In May I’m going to be visiting Cambodia for the first time, to see my daughter Katie, who is doing good work there.
I’m doing all of the usual preparation things (or, more correctly, I’m saying, “Sounds good” when Jane suggests two nights at this hotel, then three nights at that one). But past experience shows that a layer of familiarity with a place is much better acquired from a good novel than from a tourist guidebook. (London I’m sure, is different if you have never read Dickens.)
So I have been very pleased to read Kim Echlin’s 2009 novel The Disappeared. It’s set originally in Montreal, where a private school girl (from Miss Edgar and Miss Cramp’s School) named Ann Greves meets a young Cambodian musician/student named Serey. Over the objections of her father, they get together and live on the Bleury Street fringes of the music world.
Serey was able to get out of Cambodia before the killing times. But when, after four Khmer Rouge terrible years, the Vietnamese army moves in and opens the border again, Serey moves back home, alone, in search of his family.
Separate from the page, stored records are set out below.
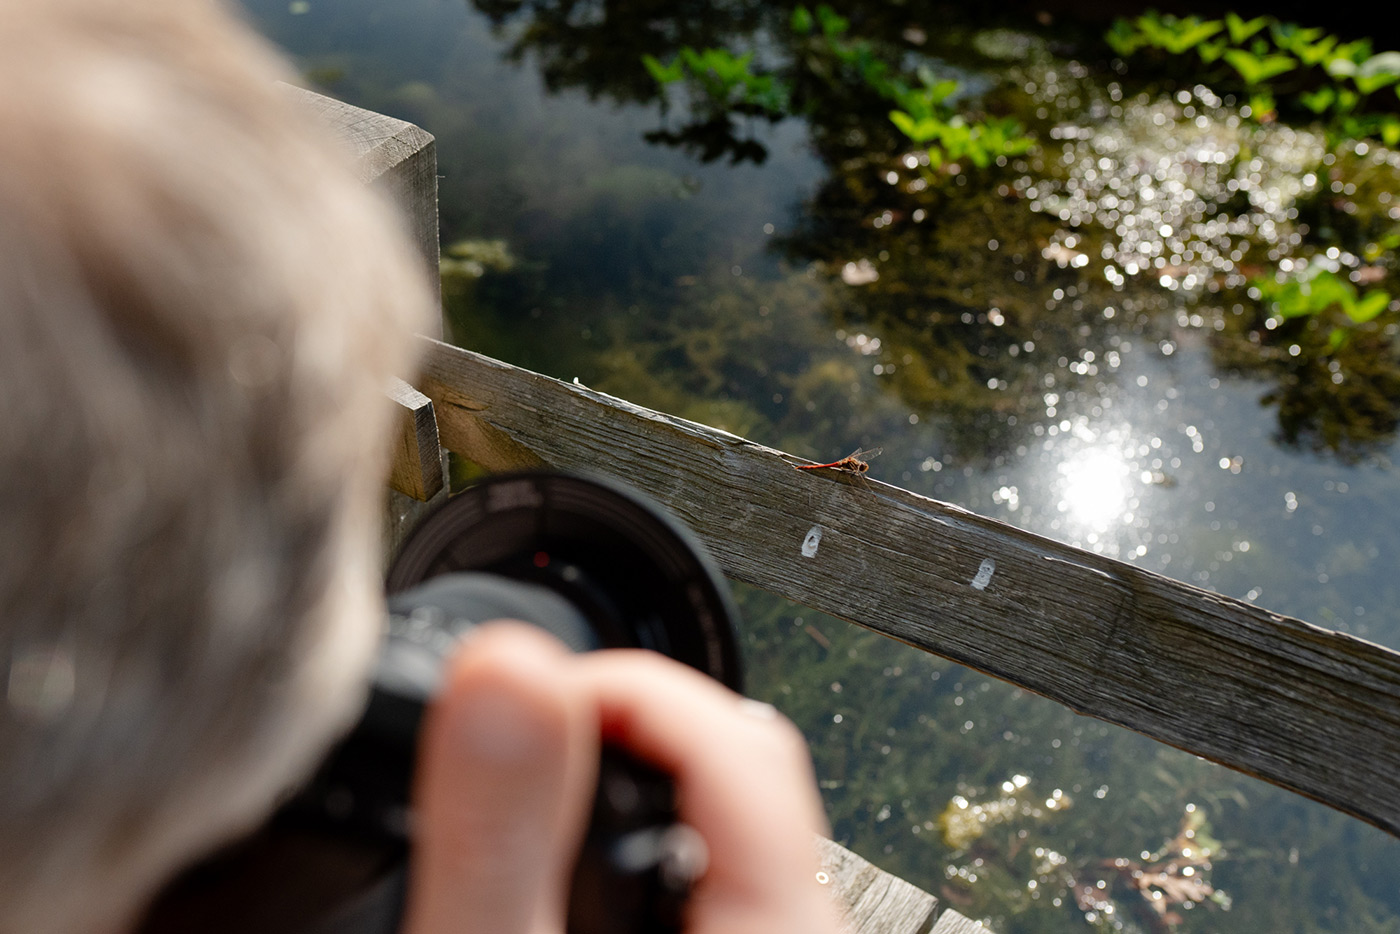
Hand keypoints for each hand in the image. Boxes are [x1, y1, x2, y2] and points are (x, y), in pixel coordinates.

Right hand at [400, 623, 839, 933]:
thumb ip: (498, 836)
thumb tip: (507, 672)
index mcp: (773, 928)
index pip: (727, 731)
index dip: (606, 684)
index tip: (513, 698)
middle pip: (735, 760)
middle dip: (615, 723)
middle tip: (516, 744)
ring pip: (723, 815)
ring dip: (622, 780)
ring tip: (531, 796)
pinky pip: (709, 865)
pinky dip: (635, 835)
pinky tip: (565, 868)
Anne hears nothing from him, year after year. Then she sets off in search of her lover. Miraculously, she finds him. But she also finds Cambodia, a country suffering post-traumatic stress. And the reader — and tourist-in-preparation – learns about the horrors of the Killing Times. “Year Zero” was the slogan shouted by 14-year-olds with guns as they forced the entire population of Phnom Penh to leave their homes and start walking to the country: anyone who asked, “Why?” was shot down. And so it went, year after year.
I’ve seen the Killing Fields, but The Disappeared brings the history of the Pol Pot times alive. Whether it also catches the sense of life in Cambodia’s streets today, is a question I won’t be able to answer until I return.